In the records below, count every line containing "sides". Reply with the number only.

## TASK DATA:
- Opening Delimiter -
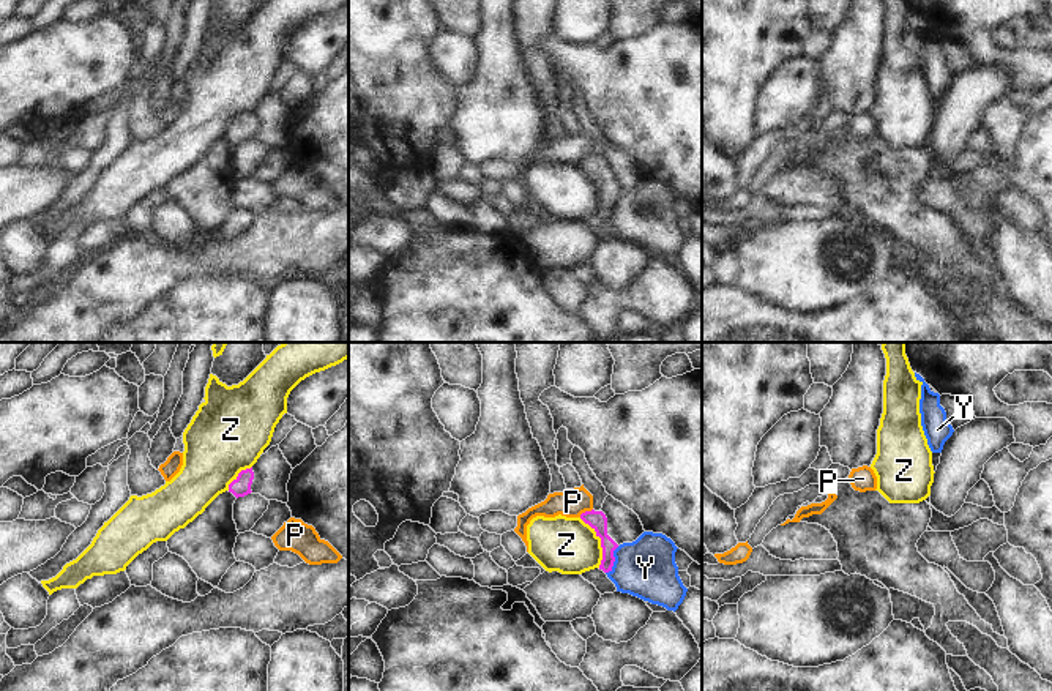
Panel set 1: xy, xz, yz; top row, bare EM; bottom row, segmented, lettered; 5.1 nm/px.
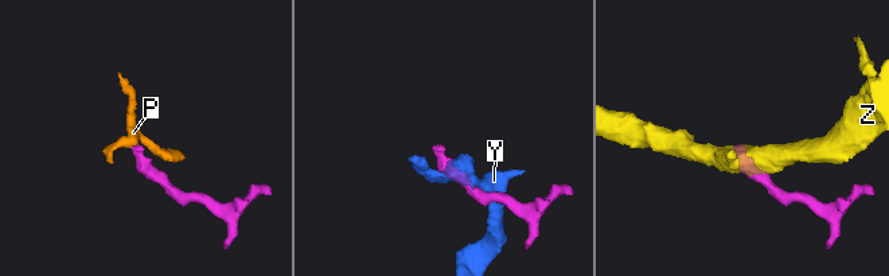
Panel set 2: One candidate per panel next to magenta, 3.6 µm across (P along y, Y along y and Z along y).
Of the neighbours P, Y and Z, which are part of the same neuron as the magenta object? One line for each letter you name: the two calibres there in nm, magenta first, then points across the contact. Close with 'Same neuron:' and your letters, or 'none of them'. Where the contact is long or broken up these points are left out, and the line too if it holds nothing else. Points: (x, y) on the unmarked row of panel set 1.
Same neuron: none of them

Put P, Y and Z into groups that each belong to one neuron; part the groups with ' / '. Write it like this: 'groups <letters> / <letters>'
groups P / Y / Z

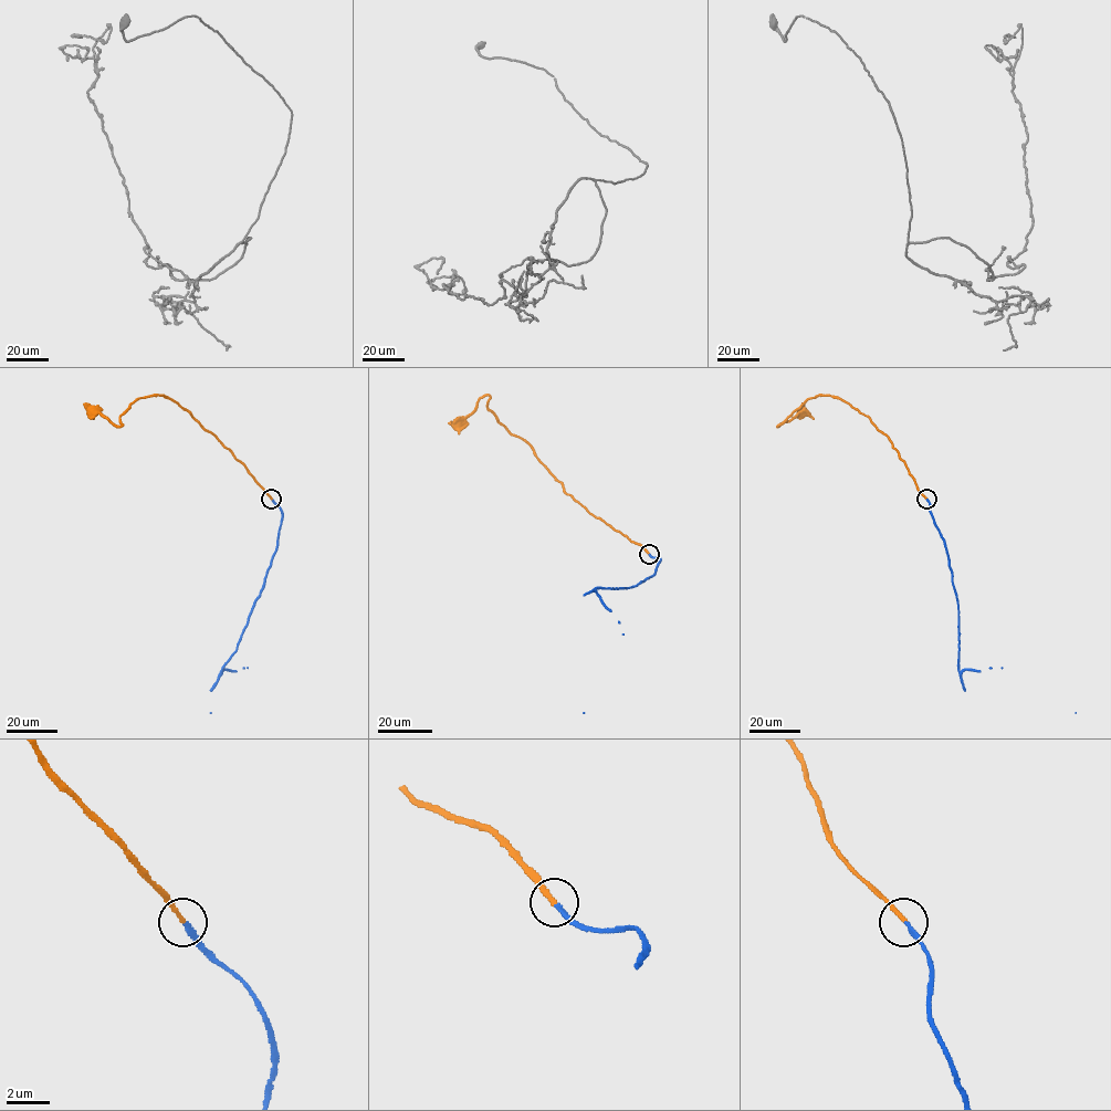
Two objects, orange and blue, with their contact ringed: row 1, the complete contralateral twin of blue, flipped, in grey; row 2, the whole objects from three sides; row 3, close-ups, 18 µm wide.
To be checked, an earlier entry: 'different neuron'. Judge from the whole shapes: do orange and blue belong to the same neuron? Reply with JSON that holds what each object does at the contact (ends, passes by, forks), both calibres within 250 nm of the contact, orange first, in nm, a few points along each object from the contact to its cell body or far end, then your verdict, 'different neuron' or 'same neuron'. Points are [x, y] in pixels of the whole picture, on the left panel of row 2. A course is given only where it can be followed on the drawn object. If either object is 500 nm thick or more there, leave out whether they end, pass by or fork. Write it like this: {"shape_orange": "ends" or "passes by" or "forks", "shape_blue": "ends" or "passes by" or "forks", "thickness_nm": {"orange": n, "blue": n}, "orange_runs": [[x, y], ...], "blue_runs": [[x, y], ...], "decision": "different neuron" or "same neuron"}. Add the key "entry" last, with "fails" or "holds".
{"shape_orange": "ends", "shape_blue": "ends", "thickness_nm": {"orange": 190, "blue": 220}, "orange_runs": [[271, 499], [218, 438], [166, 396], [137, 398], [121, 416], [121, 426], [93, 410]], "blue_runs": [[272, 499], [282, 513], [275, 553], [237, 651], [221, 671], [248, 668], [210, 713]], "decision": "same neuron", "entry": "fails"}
- Closing Delimiter -
- Opening Delimiter -
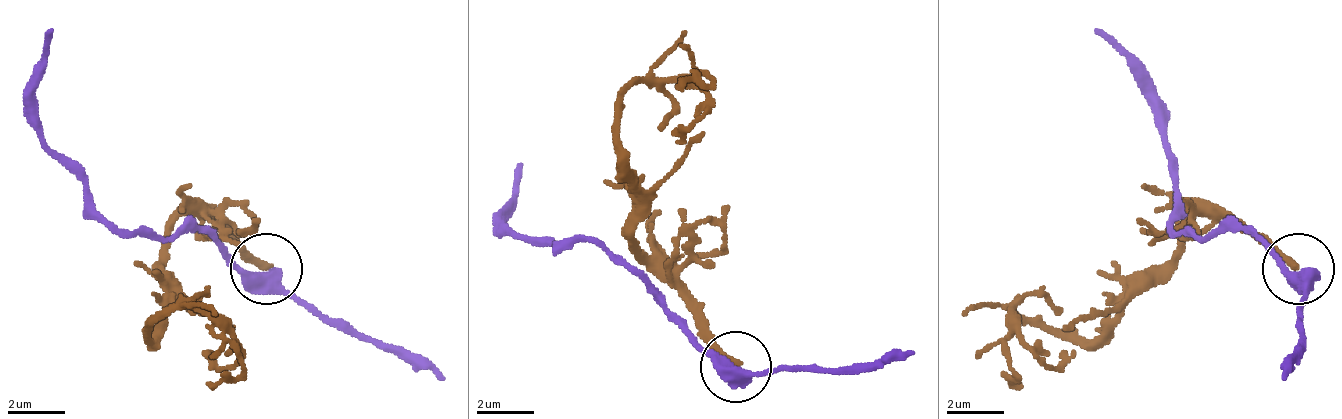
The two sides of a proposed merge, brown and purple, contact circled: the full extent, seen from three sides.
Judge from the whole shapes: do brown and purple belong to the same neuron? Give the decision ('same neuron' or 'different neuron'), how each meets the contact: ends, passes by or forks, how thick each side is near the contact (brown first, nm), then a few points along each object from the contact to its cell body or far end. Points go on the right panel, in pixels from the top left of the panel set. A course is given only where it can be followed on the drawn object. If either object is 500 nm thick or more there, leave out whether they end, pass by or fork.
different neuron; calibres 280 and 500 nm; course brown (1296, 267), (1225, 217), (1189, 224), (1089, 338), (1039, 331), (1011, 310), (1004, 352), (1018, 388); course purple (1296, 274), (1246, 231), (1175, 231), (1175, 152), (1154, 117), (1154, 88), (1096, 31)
- Closing Delimiter -
- Opening Delimiter -
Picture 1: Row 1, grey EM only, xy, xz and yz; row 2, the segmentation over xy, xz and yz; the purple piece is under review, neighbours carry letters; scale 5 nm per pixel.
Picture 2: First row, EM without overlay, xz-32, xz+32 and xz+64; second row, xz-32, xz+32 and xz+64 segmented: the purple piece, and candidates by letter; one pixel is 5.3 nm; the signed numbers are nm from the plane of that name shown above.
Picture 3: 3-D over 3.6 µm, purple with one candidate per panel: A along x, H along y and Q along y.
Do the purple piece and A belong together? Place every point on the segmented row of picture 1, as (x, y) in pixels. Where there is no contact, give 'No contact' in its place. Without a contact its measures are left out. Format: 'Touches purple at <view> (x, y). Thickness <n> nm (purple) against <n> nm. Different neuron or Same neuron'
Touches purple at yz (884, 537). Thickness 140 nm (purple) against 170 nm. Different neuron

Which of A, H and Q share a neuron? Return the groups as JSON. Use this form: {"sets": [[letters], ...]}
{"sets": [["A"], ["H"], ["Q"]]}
- Closing Delimiter -
## RESPONSE FOR THIS EXERCISE:
2